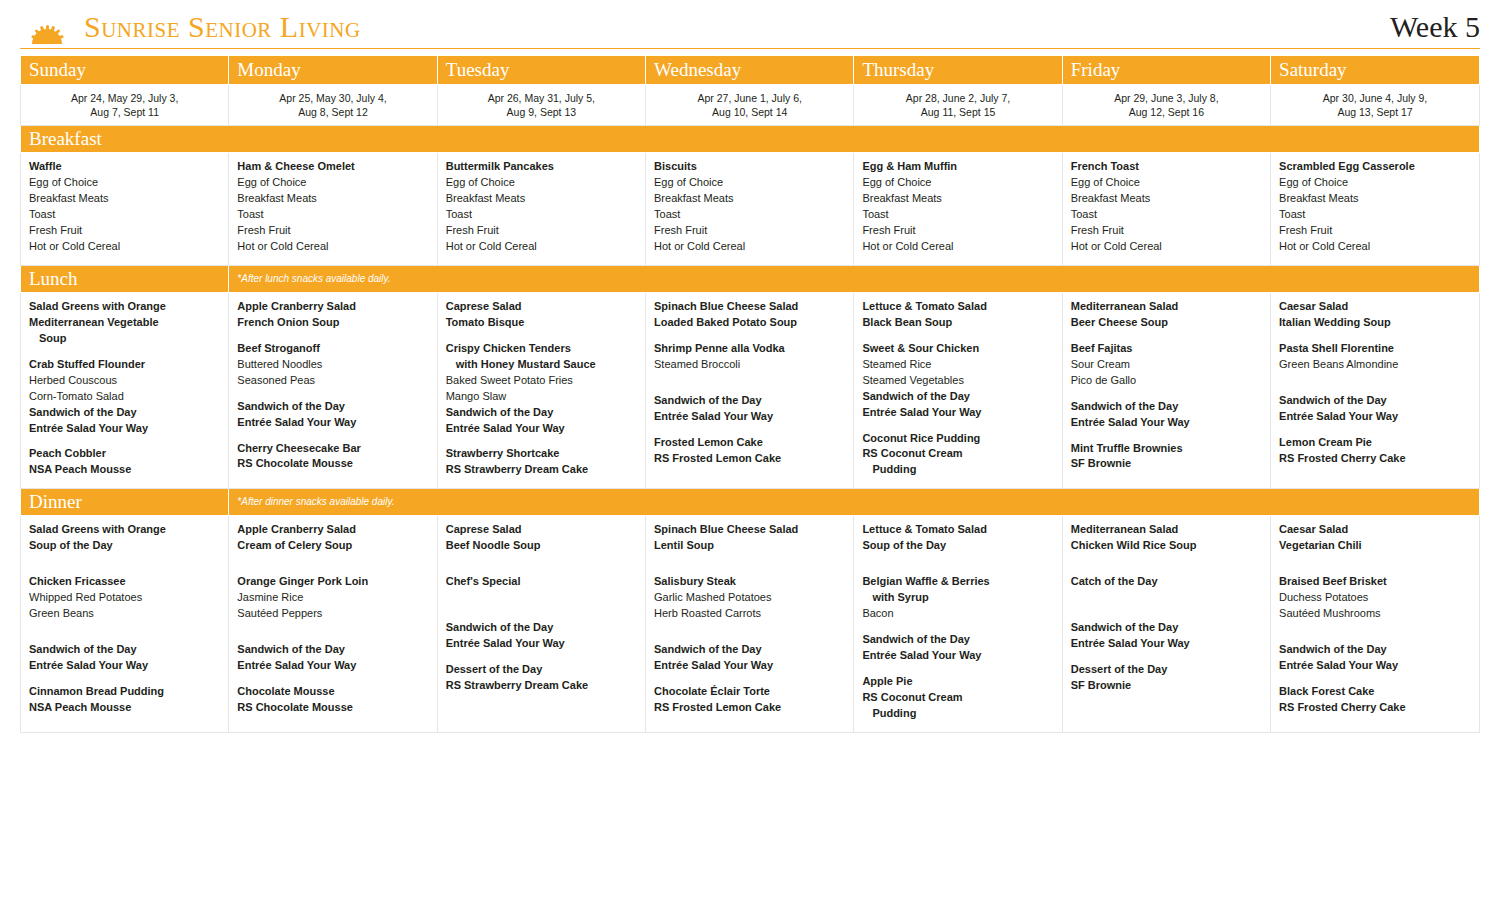Sunrise Senior Living
Week 5
| Sunday | Monday | Tuesday | Wednesday | Thursday | Friday | Saturday |
| --- | --- | --- | --- | --- | --- | --- |
| Apr 24, May 29, July 3, Aug 7, Sept 11 | Apr 25, May 30, July 4, Aug 8, Sept 12 | Apr 26, May 31, July 5, Aug 9, Sept 13 | Apr 27, June 1, July 6, Aug 10, Sept 14 | Apr 28, June 2, July 7, Aug 11, Sept 15 | Apr 29, June 3, July 8, Aug 12, Sept 16 | Apr 30, June 4, July 9, Aug 13, Sept 17 |
| Breakfast |
| Waffle Egg of Choice Breakfast Meats Toast Fresh Fruit Hot or Cold Cereal | Ham & Cheese Omelet Egg of Choice Breakfast Meats Toast Fresh Fruit Hot or Cold Cereal | Buttermilk Pancakes Egg of Choice Breakfast Meats Toast Fresh Fruit Hot or Cold Cereal | Biscuits Egg of Choice Breakfast Meats Toast Fresh Fruit Hot or Cold Cereal | Egg & Ham Muffin Egg of Choice Breakfast Meats Toast Fresh Fruit Hot or Cold Cereal | French Toast Egg of Choice Breakfast Meats Toast Fresh Fruit Hot or Cold Cereal | Scrambled Egg Casserole Egg of Choice Breakfast Meats Toast Fresh Fruit Hot or Cold Cereal |
| Lunch | *After lunch snacks available daily. |
| Salad Greens with Orange Mediterranean Vegetable Soup Crab Stuffed Flounder Herbed Couscous Corn-Tomato Salad Sandwich of the Day Entrée Salad Your Way Peach Cobbler NSA Peach Mousse | Apple Cranberry Salad French Onion Soup Beef Stroganoff Buttered Noodles Seasoned Peas Sandwich of the Day Entrée Salad Your Way Cherry Cheesecake Bar RS Chocolate Mousse | Caprese Salad Tomato Bisque Crispy Chicken Tenders with Honey Mustard Sauce Baked Sweet Potato Fries Mango Slaw Sandwich of the Day Entrée Salad Your Way Strawberry Shortcake RS Strawberry Dream Cake | Spinach Blue Cheese Salad Loaded Baked Potato Soup Shrimp Penne alla Vodka Steamed Broccoli Sandwich of the Day Entrée Salad Your Way Frosted Lemon Cake RS Frosted Lemon Cake | Lettuce & Tomato Salad Black Bean Soup Sweet & Sour Chicken Steamed Rice Steamed Vegetables Sandwich of the Day Entrée Salad Your Way Coconut Rice Pudding RS Coconut Cream Pudding | Mediterranean Salad Beer Cheese Soup Beef Fajitas Sour Cream Pico de Gallo Sandwich of the Day Entrée Salad Your Way Mint Truffle Brownies SF Brownie | Caesar Salad Italian Wedding Soup Pasta Shell Florentine Green Beans Almondine Sandwich of the Day Entrée Salad Your Way Lemon Cream Pie RS Frosted Cherry Cake |
| Dinner | *After dinner snacks available daily. |
| Salad Greens with Orange Soup of the Day Chicken Fricassee Whipped Red Potatoes Green Beans Sandwich of the Day Entrée Salad Your Way Cinnamon Bread Pudding NSA Peach Mousse | Apple Cranberry Salad Cream of Celery Soup Orange Ginger Pork Loin Jasmine Rice Sautéed Peppers Sandwich of the Day Entrée Salad Your Way Chocolate Mousse RS Chocolate Mousse | Caprese Salad Beef Noodle Soup Chef's Special Sandwich of the Day Entrée Salad Your Way Dessert of the Day RS Strawberry Dream Cake | Spinach Blue Cheese Salad Lentil Soup Salisbury Steak Garlic Mashed Potatoes Herb Roasted Carrots Sandwich of the Day Entrée Salad Your Way Chocolate Éclair Torte RS Frosted Lemon Cake | Lettuce & Tomato Salad Soup of the Day Belgian Waffle & Berries with Syrup Bacon Sandwich of the Day Entrée Salad Your Way Apple Pie RS Coconut Cream Pudding | Mediterranean Salad Chicken Wild Rice Soup Catch of the Day Sandwich of the Day Entrée Salad Your Way Dessert of the Day SF Brownie | Caesar Salad Vegetarian Chili Braised Beef Brisket Duchess Potatoes Sautéed Mushrooms Sandwich of the Day Entrée Salad Your Way Black Forest Cake RS Frosted Cherry Cake |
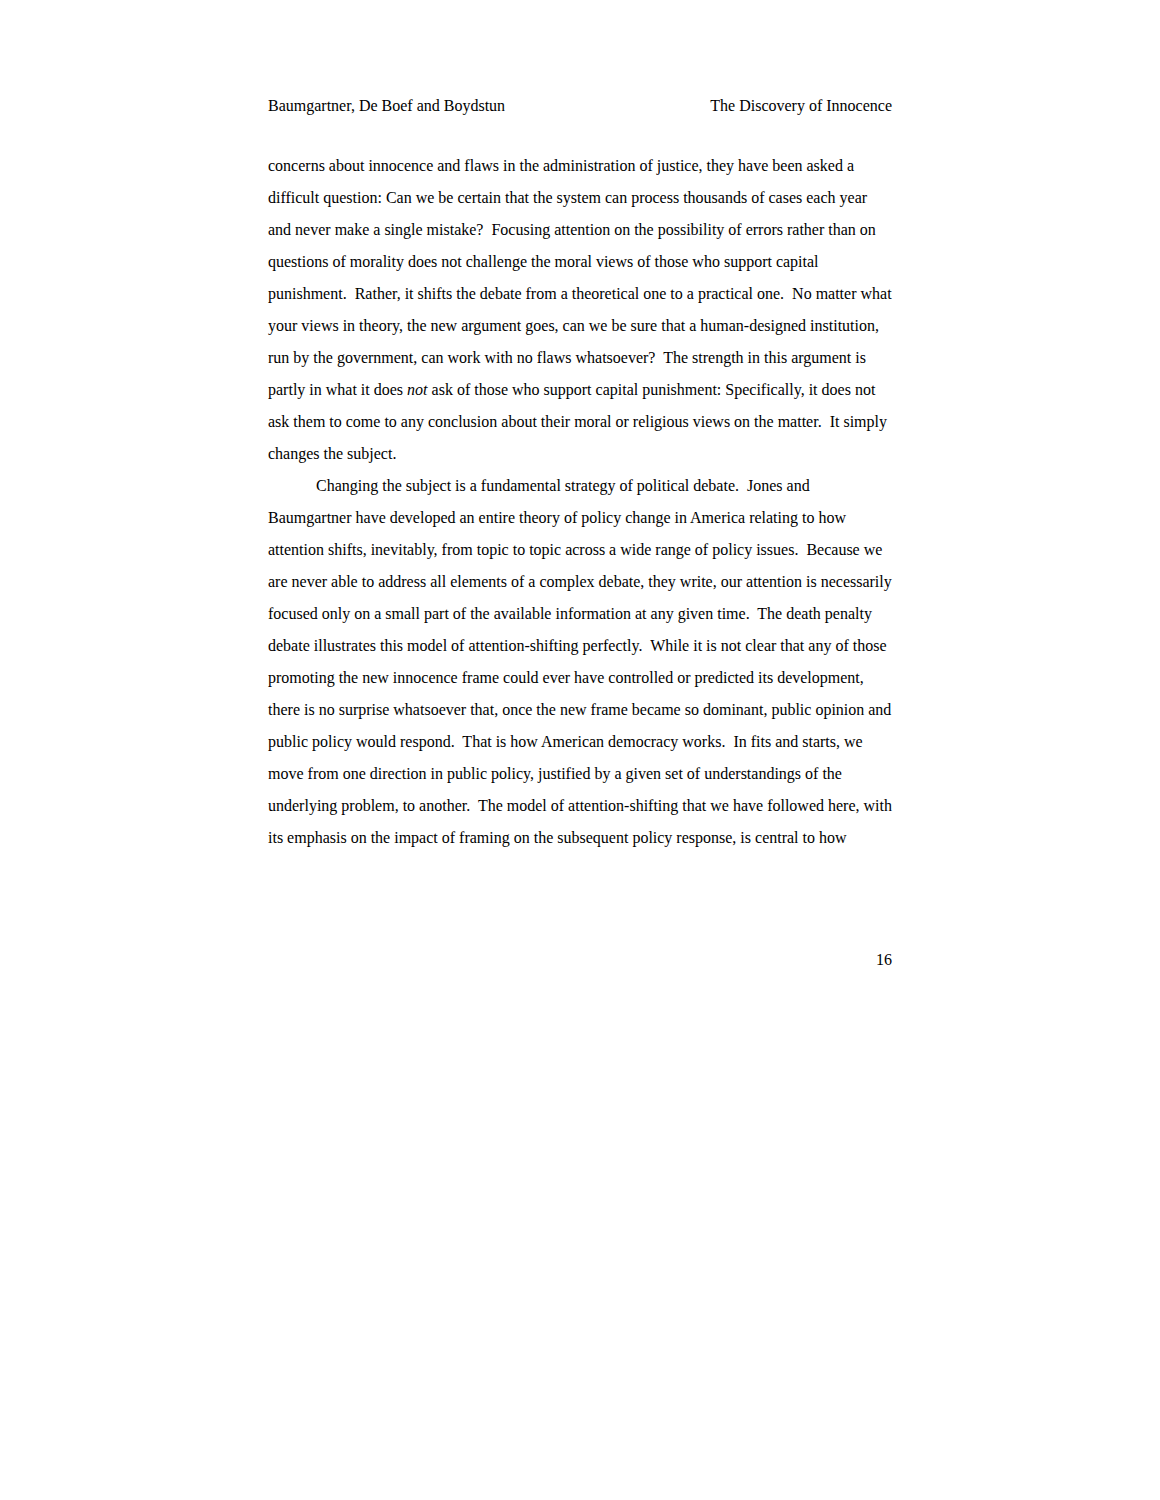Baumgartner, De Boef and Boydstun
The Discovery of Innocence
concerns about innocence and flaws in the administration of justice, they have been asked a difficult question: Can we be certain that the system can process thousands of cases each year and never make a single mistake? Focusing attention on the possibility of errors rather than on questions of morality does not challenge the moral views of those who support capital punishment. Rather, it shifts the debate from a theoretical one to a practical one. No matter what your views in theory, the new argument goes, can we be sure that a human-designed institution, run by the government, can work with no flaws whatsoever? The strength in this argument is partly in what it does not ask of those who support capital punishment: Specifically, it does not ask them to come to any conclusion about their moral or religious views on the matter. It simply changes the subject.
Changing the subject is a fundamental strategy of political debate. Jones and Baumgartner have developed an entire theory of policy change in America relating to how attention shifts, inevitably, from topic to topic across a wide range of policy issues. Because we are never able to address all elements of a complex debate, they write, our attention is necessarily focused only on a small part of the available information at any given time. The death penalty debate illustrates this model of attention-shifting perfectly. While it is not clear that any of those promoting the new innocence frame could ever have controlled or predicted its development, there is no surprise whatsoever that, once the new frame became so dominant, public opinion and public policy would respond. That is how American democracy works. In fits and starts, we move from one direction in public policy, justified by a given set of understandings of the underlying problem, to another. The model of attention-shifting that we have followed here, with its emphasis on the impact of framing on the subsequent policy response, is central to how
16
::::::::
**Task description:** Copy the records above precisely, and leave every image out of the copy.

**Expected answer:**
Sunrise Senior Living
Week 5
| Sunday | Monday | Tuesday | Wednesday | Thursday | Friday | Saturday |
| --- | --- | --- | --- | --- | --- | --- |
| Apr 24, May 29, July 3, Aug 7, Sept 11 | Apr 25, May 30, July 4, Aug 8, Sept 12 | Apr 26, May 31, July 5, Aug 9, Sept 13 | Apr 27, June 1, July 6, Aug 10, Sept 14 | Apr 28, June 2, July 7, Aug 11, Sept 15 | Apr 29, June 3, July 8, Aug 12, Sept 16 | Apr 30, June 4, July 9, Aug 13, Sept 17 |
| Breakfast |
| Waffle Egg of Choice Breakfast Meats Toast Fresh Fruit Hot or Cold Cereal | Ham & Cheese Omelet Egg of Choice Breakfast Meats Toast Fresh Fruit Hot or Cold Cereal | Buttermilk Pancakes Egg of Choice Breakfast Meats Toast Fresh Fruit Hot or Cold Cereal | Biscuits Egg of Choice Breakfast Meats Toast Fresh Fruit Hot or Cold Cereal | Egg & Ham Muffin Egg of Choice Breakfast Meats Toast Fresh Fruit Hot or Cold Cereal | French Toast Egg of Choice Breakfast Meats Toast Fresh Fruit Hot or Cold Cereal | Scrambled Egg Casserole Egg of Choice Breakfast Meats Toast Fresh Fruit Hot or Cold Cereal |
| Lunch | *After lunch snacks available daily. |
| Salad Greens with Orange Mediterranean Vegetable Soup Crab Stuffed Flounder Herbed Couscous Corn-Tomato Salad Sandwich of the Day Entrée Salad Your Way Peach Cobbler NSA Peach Mousse | Apple Cranberry Salad French Onion Soup Beef Stroganoff Buttered Noodles Seasoned Peas Sandwich of the Day Entrée Salad Your Way Cherry Cheesecake Bar RS Chocolate Mousse | Caprese Salad Tomato Bisque Crispy Chicken Tenders with Honey Mustard Sauce Baked Sweet Potato Fries Mango Slaw Sandwich of the Day Entrée Salad Your Way Strawberry Shortcake RS Strawberry Dream Cake | Spinach Blue Cheese Salad Loaded Baked Potato Soup Shrimp Penne alla Vodka Steamed Broccoli Sandwich of the Day Entrée Salad Your Way Frosted Lemon Cake RS Frosted Lemon Cake | Lettuce & Tomato Salad Black Bean Soup Sweet & Sour Chicken Steamed Rice Steamed Vegetables Sandwich of the Day Entrée Salad Your Way Coconut Rice Pudding RS Coconut Cream Pudding | Mediterranean Salad Beer Cheese Soup Beef Fajitas Sour Cream Pico de Gallo Sandwich of the Day Entrée Salad Your Way Mint Truffle Brownies SF Brownie | Caesar Salad Italian Wedding Soup Pasta Shell Florentine Green Beans Almondine Sandwich of the Day Entrée Salad Your Way Lemon Cream Pie RS Frosted Cherry Cake |
| Dinner | *After dinner snacks available daily. |
| Salad Greens with Orange Soup of the Day Chicken Fricassee Whipped Red Potatoes Green Beans Sandwich of the Day Entrée Salad Your Way Cinnamon Bread Pudding NSA Peach Mousse | Apple Cranberry Salad Cream of Celery Soup Orange Ginger Pork Loin Jasmine Rice Sautéed Peppers Sandwich of the Day Entrée Salad Your Way Chocolate Mousse RS Chocolate Mousse | Caprese Salad Beef Noodle Soup Chef's Special Sandwich of the Day Entrée Salad Your Way Dessert of the Day RS Strawberry Dream Cake | Spinach Blue Cheese Salad Lentil Soup Salisbury Steak Garlic Mashed Potatoes Herb Roasted Carrots Sandwich of the Day Entrée Salad Your Way Chocolate Éclair Torte RS Frosted Lemon Cake | Lettuce & Tomato Salad Soup of the Day Belgian Waffle & Berries with Syrup Bacon Sandwich of the Day Entrée Salad Your Way Apple Pie RS Coconut Cream Pudding | Mediterranean Salad Chicken Wild Rice Soup Catch of the Day Sandwich of the Day Entrée Salad Your Way Dessert of the Day SF Brownie | Caesar Salad Vegetarian Chili Braised Beef Brisket Duchess Potatoes Sautéed Mushrooms Sandwich of the Day Entrée Salad Your Way Black Forest Cake RS Frosted Cherry Cake |
Baumgartner, De Boef and Boydstun
The Discovery of Innocence
concerns about innocence and flaws in the administration of justice, they have been asked a difficult question: Can we be certain that the system can process thousands of cases each year and never make a single mistake? Focusing attention on the possibility of errors rather than on questions of morality does not challenge the moral views of those who support capital punishment. Rather, it shifts the debate from a theoretical one to a practical one. No matter what your views in theory, the new argument goes, can we be sure that a human-designed institution, run by the government, can work with no flaws whatsoever? The strength in this argument is partly in what it does not ask of those who support capital punishment: Specifically, it does not ask them to come to any conclusion about their moral or religious views on the matter. It simply changes the subject.
Changing the subject is a fundamental strategy of political debate. Jones and Baumgartner have developed an entire theory of policy change in America relating to how attention shifts, inevitably, from topic to topic across a wide range of policy issues. Because we are never able to address all elements of a complex debate, they write, our attention is necessarily focused only on a small part of the available information at any given time. The death penalty debate illustrates this model of attention-shifting perfectly. While it is not clear that any of those promoting the new innocence frame could ever have controlled or predicted its development, there is no surprise whatsoever that, once the new frame became so dominant, public opinion and public policy would respond. That is how American democracy works. In fits and starts, we move from one direction in public policy, justified by a given set of understandings of the underlying problem, to another. The model of attention-shifting that we have followed here, with its emphasis on the impact of framing on the subsequent policy response, is central to how
16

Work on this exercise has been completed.